The CEIRS locations will study influenza to understand the rapid characterization of viruses that can potentially cause pandemics.
"The CEIRS network exemplifies NIAID's dual mission of conducting basic and applied influenza research, while maintaining the ability to respond rapidly in the event of an emerging public health threat," NIAID Director Anthony Fauci said. "CEIRS investigators have contributed greatly to our understanding of how influenza viruses emerge from wild and domestic animals, their adaptation to and global circulation throughout the human population and the interplay between the viruses and human immune responses."
The laboratories are located at Emory University in Atlanta; Icahn School of Medicine at Mount Sinai in New York City; Johns Hopkins University in Baltimore; St. Jude's Children's Hospital in Memphis, Tenn.; and the University of Rochester Medical Center in Rochester, N.Y.

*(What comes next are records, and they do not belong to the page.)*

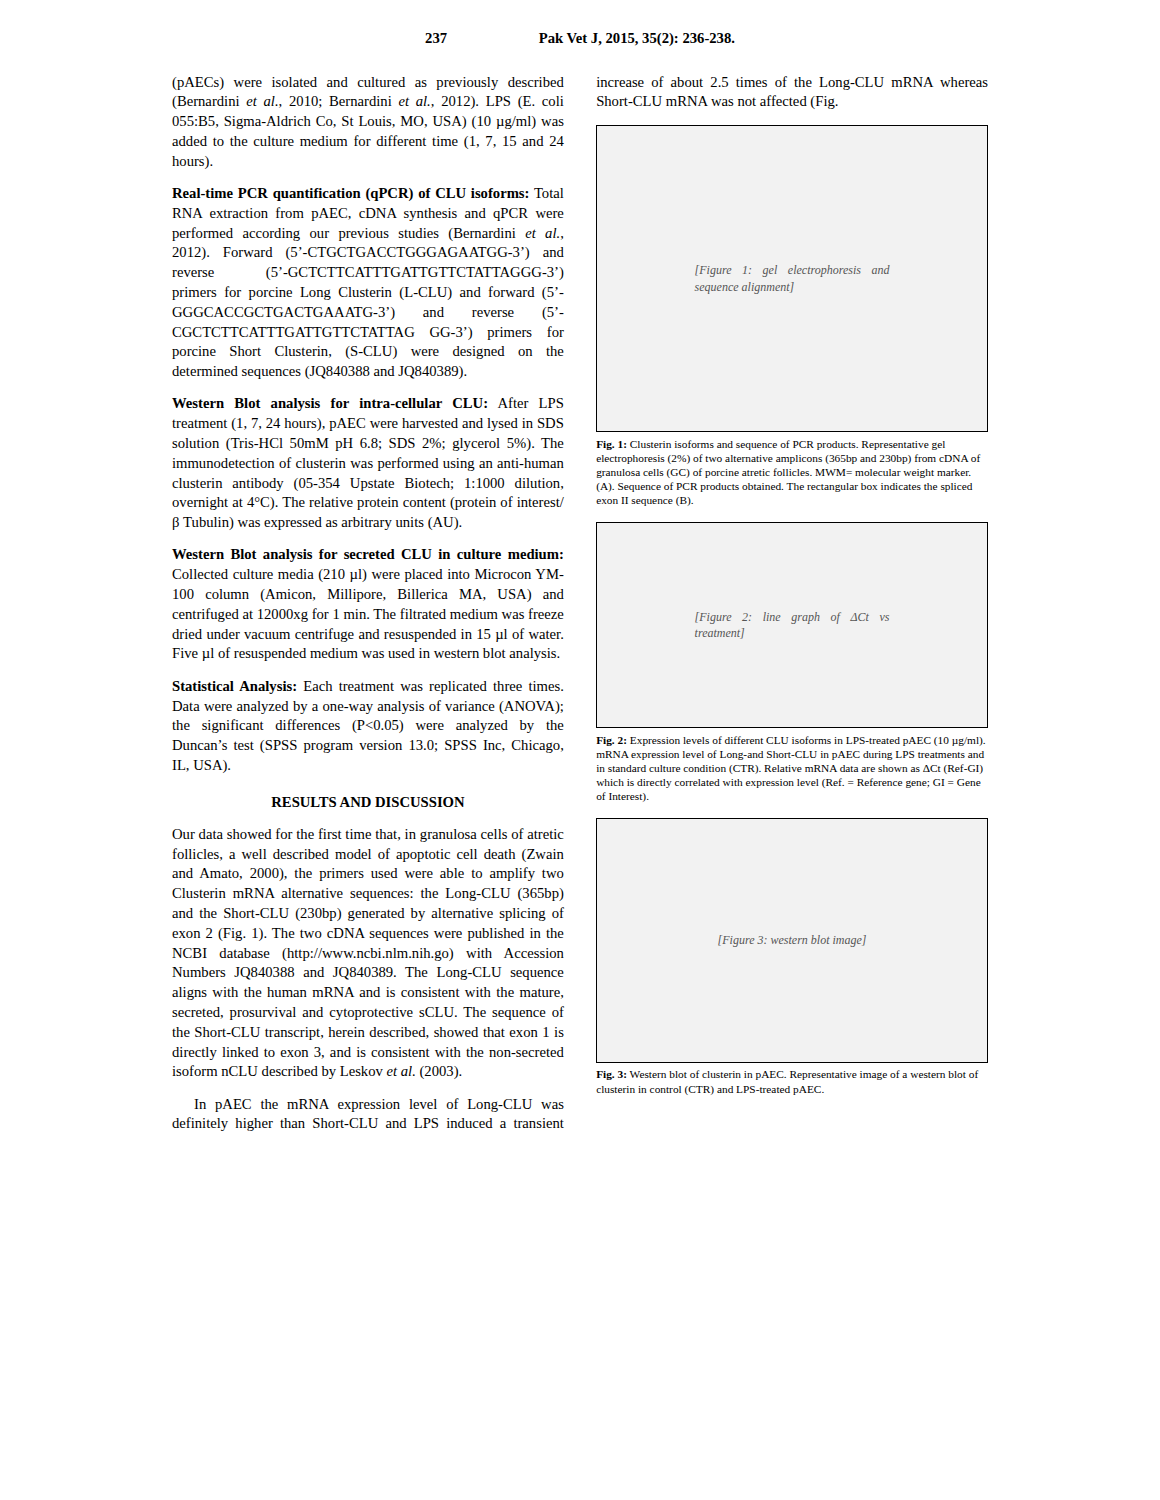237 Pak Vet J, 2015, 35(2): 236-238.
(pAECs) were isolated and cultured as previously described (Bernardini et al., 2010; Bernardini et al., 2012). LPS (E. coli 055:B5, Sigma-Aldrich Co, St Louis, MO, USA) (10 µg/ml) was added to the culture medium for different time (1, 7, 15 and 24 hours).
Real-time PCR quantification (qPCR) of CLU isoforms: Total RNA extraction from pAEC, cDNA synthesis and qPCR were performed according our previous studies (Bernardini et al., 2012). Forward (5’-CTGCTGACCTGGGAGAATGG-3’) and reverse (5’-GCTCTTCATTTGATTGTTCTATTAGGG-3’) primers for porcine Long Clusterin (L-CLU) and forward (5’-GGGCACCGCTGACTGAAATG-3’) and reverse (5’-CGCTCTTCATTTGATTGTTCTATTAG GG-3’) primers for porcine Short Clusterin, (S-CLU) were designed on the determined sequences (JQ840388 and JQ840389).
Western Blot analysis for intra-cellular CLU: After LPS treatment (1, 7, 24 hours), pAEC were harvested and lysed in SDS solution (Tris-HCl 50mM pH 6.8; SDS 2%; glycerol 5%). The immunodetection of clusterin was performed using an anti-human clusterin antibody (05-354 Upstate Biotech; 1:1000 dilution, overnight at 4°C). The relative protein content (protein of interest/β Tubulin) was expressed as arbitrary units (AU).
Western Blot analysis for secreted CLU in culture medium: Collected culture media (210 µl) were placed into Microcon YM-100 column (Amicon, Millipore, Billerica MA, USA) and centrifuged at 12000xg for 1 min. The filtrated medium was freeze dried under vacuum centrifuge and resuspended in 15 µl of water. Five µl of resuspended medium was used in western blot analysis.
Statistical Analysis: Each treatment was replicated three times. Data were analyzed by a one-way analysis of variance (ANOVA); the significant differences (P<0.05) were analyzed by the Duncan’s test (SPSS program version 13.0; SPSS Inc, Chicago, IL, USA).
Results and Discussion
Our data showed for the first time that, in granulosa cells of atretic follicles, a well described model of apoptotic cell death (Zwain and Amato, 2000), the primers used were able to amplify two Clusterin mRNA alternative sequences: the Long-CLU (365bp) and the Short-CLU (230bp) generated by alternative splicing of exon 2 (Fig. 1). The two cDNA sequences were published in the NCBI database (http://www.ncbi.nlm.nih.go) with Accession Numbers JQ840388 and JQ840389. The Long-CLU sequence aligns with the human mRNA and is consistent with the mature, secreted, prosurvival and cytoprotective sCLU. The sequence of the Short-CLU transcript, herein described, showed that exon 1 is directly linked to exon 3, and is consistent with the non-secreted isoform nCLU described by Leskov et al. (2003).
In pAEC the mRNA expression level of Long-CLU was definitely higher than Short-CLU and LPS induced a transient increase of about 2.5 times of the Long-CLU mRNA whereas Short-CLU mRNA was not affected (Fig.
[Figure 1: gel electrophoresis and sequence alignment]
Fig. 1: Clusterin isoforms and sequence of PCR products. Representative gel electrophoresis (2%) of two alternative amplicons (365bp and 230bp) from cDNA of granulosa cells (GC) of porcine atretic follicles. MWM= molecular weight marker. (A). Sequence of PCR products obtained. The rectangular box indicates the spliced exon II sequence (B).
[Figure 2: line graph of ΔCt vs treatment]
Fig. 2: Expression levels of different CLU isoforms in LPS-treated pAEC (10 µg/ml). mRNA expression level of Long-and Short-CLU in pAEC during LPS treatments and in standard culture condition (CTR). Relative mRNA data are shown as ΔCt (Ref-GI) which is directly correlated with expression level (Ref. = Reference gene; GI = Gene of Interest).
[Figure 3: western blot image]
Fig. 3: Western blot of clusterin in pAEC. Representative image of a western blot of clusterin in control (CTR) and LPS-treated pAEC.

"A key mission of the CEIRS network is to foster innovative and collaborative basic research on influenza viruses, including how they evolve and adapt to animal and human hosts," NIAID Division of Microbiology and Infectious Diseases Project Officer Diane Post said. "The information we gain could help us understand why influenza pandemics occur and could assist health officials in taking steps to mitigate outbreaks."
NIAID said the contracts will help the research and surveillance programs continue for seven years. Funding for all five sites during the first year will total $23 million.